Gaji Pegawai Negeri Sipil yang tak kunjung naik dalam dua tahun terakhir, Nilai Tukar Petani (NTP) yang terus mengalami penurunan dalam beberapa bulan terakhir, dan menurunnya upah riil buruh tani dan bangunan membuat daya beli masyarakat mengalami perlambatan. Petani dan buruh yang mayoritas merupakan golongan masyarakat menengah bawah dari segi ekonomi terus terdesak. Upah riil mereka terus menurun. Mereka hanya dapat mengandalkan program bantuan pemerintah untuk mencukupi kebutuhan sehari-hari mereka. Diperparah lagi dengan naiknya komoditas strategis masyarakat seperti Tarif Dasar Listrik (TDL).
Apakah Dampak Melambatnya Laju Pertumbuhan Daya Beli Masyarakat?
Jika dilihat dari segi makro ekonomi, sampai saat ini pertumbuhan ekonomi Indonesia masih dominan disumbang oleh pengeluaran konsumsi rumah tangga dengan porsi sebesar 55,61 persen dari total PDB Indonesia. Sedangkan untuk sisanya dibagi kepada Pengeluaran Lembaga Non Profit Rumah Tangga (LNPRT), Pengeluaran Konsumsi Pemerintah, Pembentukan Modal Tetap Bruto, dan Ekspor Impor. Jadi tak dapat dipungkiri lagi jika terjadi perlambatan daya beli masyarakat, maka pertumbuhan ekonomi pun kemungkinan besar ikut melambat.
Akan tetapi ketergantungan yang terlalu besar terhadap pengeluaran Konsumsi Masyarakat untuk perekonomian jangka panjang tidak terlalu baik. Perekonomian yang terlalu bergantung kepada pengeluaran konsumsi rumah tangga sangat riskan akan guncangan ekonomi di masa mendatang.
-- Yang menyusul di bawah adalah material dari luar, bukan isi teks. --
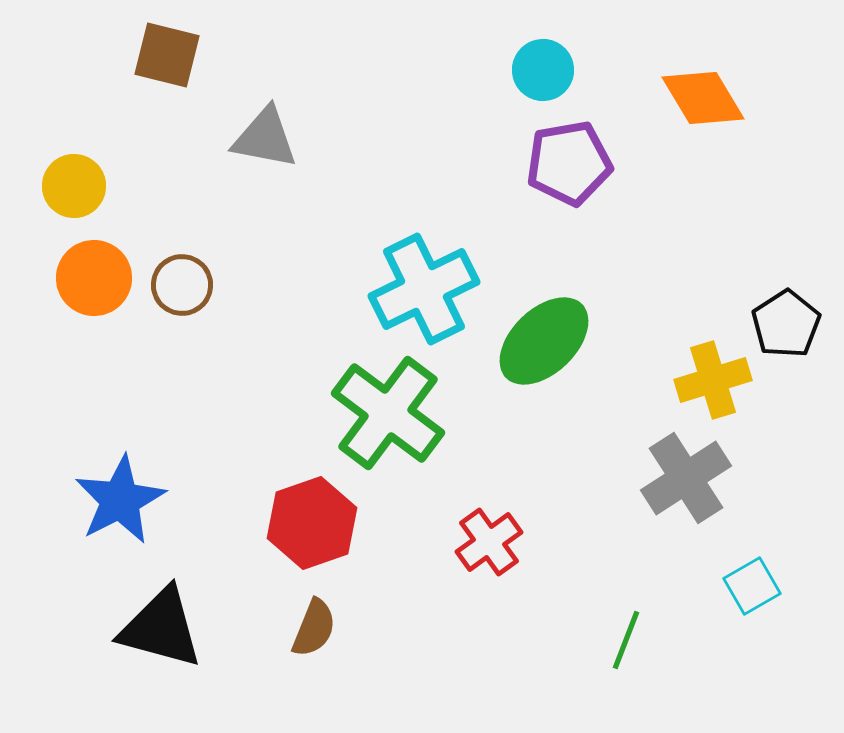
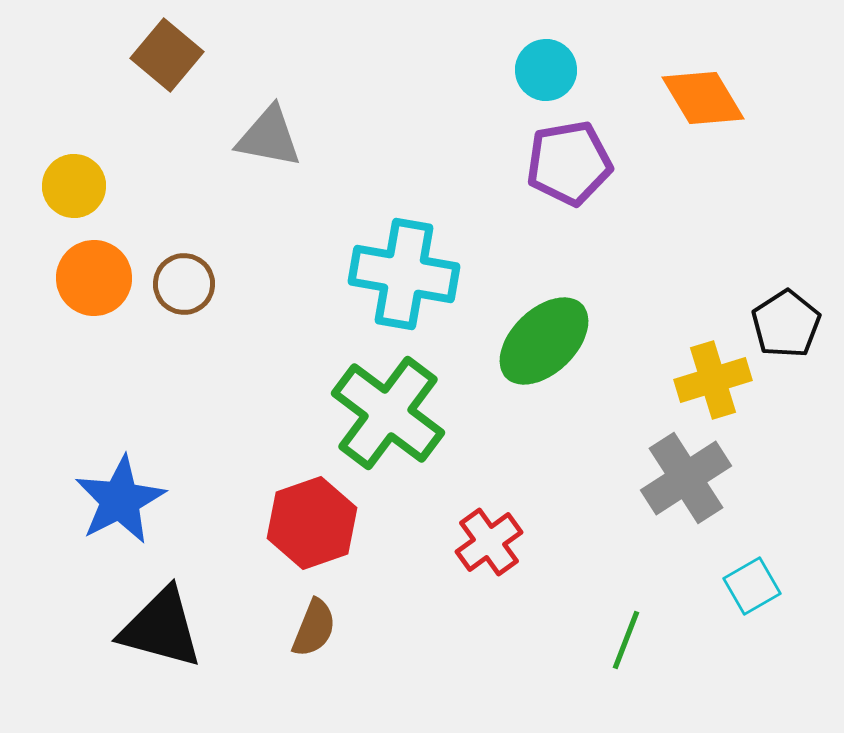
brown square: rotated 26 degrees clockwise
cyan circle: moved 3 px right
gray triangle: moved 4 px right, 1 px up
brown circle: moved 2 px right, 1 px up
cyan cross: moved 20 px left, 15 px up; rotated 36 degrees clockwise
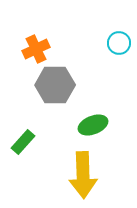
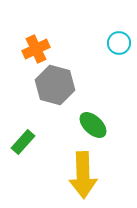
gray hexagon: rotated 15 degrees clockwise
green ellipse: rotated 64 degrees clockwise
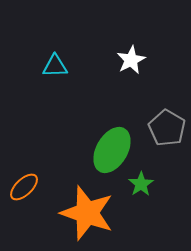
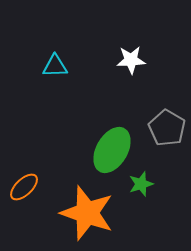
white star: rotated 24 degrees clockwise
green star: rotated 15 degrees clockwise
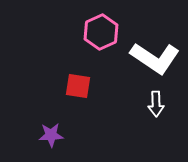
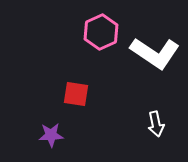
white L-shape: moved 5 px up
red square: moved 2 px left, 8 px down
white arrow: moved 20 px down; rotated 10 degrees counterclockwise
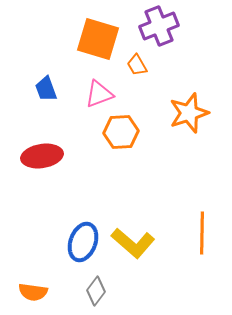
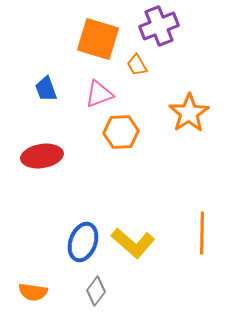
orange star: rotated 15 degrees counterclockwise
Seiring dengan adanya perlambatan Pengeluaran Konsumsi Masyarakat, ada hal positif terlihat di Pembentukan Modal Bruto laju pertumbuhannya mengalami peningkatan cukup besar. Di triwulan II tahun 2017 laju pertumbuhan Pembentukan Modal Bruto adalah 5,35 persen, jauh mengalami peningkatan dibanding di triwulan yang sama tahun lalu yang hanya mengalami pertumbuhan 5,06 persen. Meningkatnya laju Pembentukan Modal Tetap bruto diharapkan dapat menguatkan fondasi perekonomian Indonesia dalam jangka panjang.